New inflationary numbers continue to show inflation is increasing and continuing to create challenges for low and middle income families.

So, News 3 financial expert Carl Carlson, CEO and founder of Carlson Financial, spoke with us about this issue.

Carlson said the latest numbers show 2021 inflation rate increase to 7%, a high not seen for 40 years. If you are spending $5,000 per month and there is a 7% increase in your expenses, that is an increase of $350 per month.

If this continues for another year, then by the end of this year, those having their $5,000 budgets already increased to $5,350 will have their budgets increased by an additional $375 a month for a two-year increase of $725 per month.

Carlson said the COVID-19 pandemic and its variants are causing these temporary inflationary increases.

He said the long-term ones are caused by the government increasing the money supply, and the price of fuel. Some of the lagging effects of the longer-term inflation will likely replace the shorter term COVID-19 inflationary issues to continue us on 40-year highs, according to Carlson.

Expenses/payroll increases for businesses are also passed on to consumers.

“Imagine how much business expenses are increasing. Some of this is lagging because not all payroll is increased yet, businesses had stockpiles of inventories and goods at old prices, etc. So, it could get worse,” Carlson said.

The effects of all the money printing recently are not fully seen in the inflation rate yet wither, Carlson said. It doesn’t happen immediately; it takes some time to play out, and he said this will get worse if the government continues to print money.

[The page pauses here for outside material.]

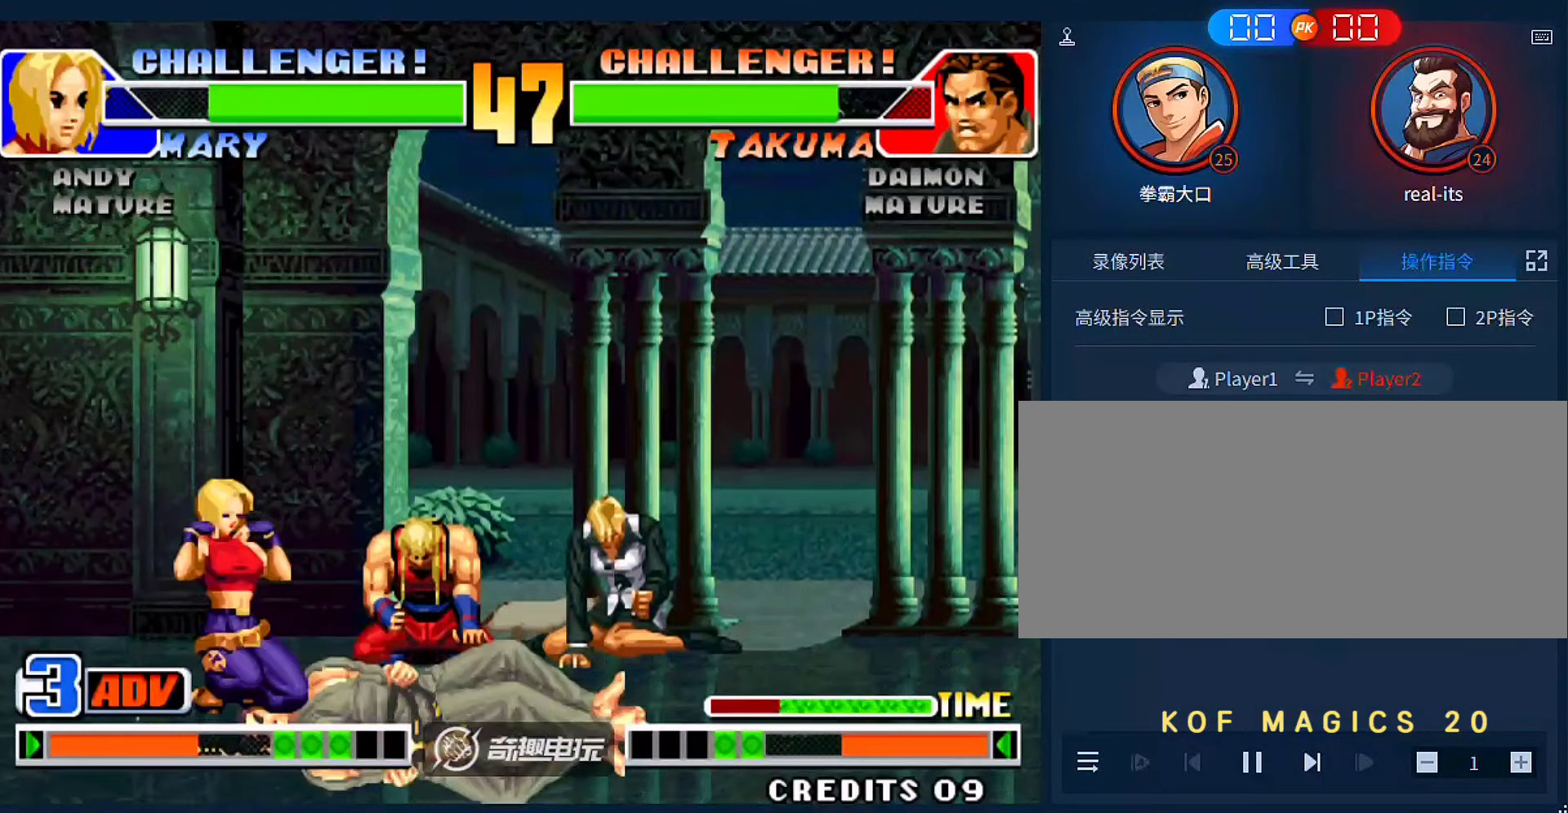
{"buttons": [], "left_stick": "left", "events": [[500, "left_stick", "left"]]}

Although it sounds like the Federal Reserve will be able to control this by increasing interest rates, the Fed does not control inflation; they do not have a guaranteed solution.

The Fed tries to control inflation, but Carlson said do not take comfort in the Fed, thinking they can actually control it.

“If they could, wouldn’t they have done it already. They have things they try to do to help control it, and one of those things is increasing interest rates. But remember - it is nowhere near a perfect science when it comes to controlling inflation,” Carlson said.

If you’d like to deal with this inflationary increase, Carlson suggests employees push hard for those bigger raises, asking for a minimum of 7% just to keep up with inflation.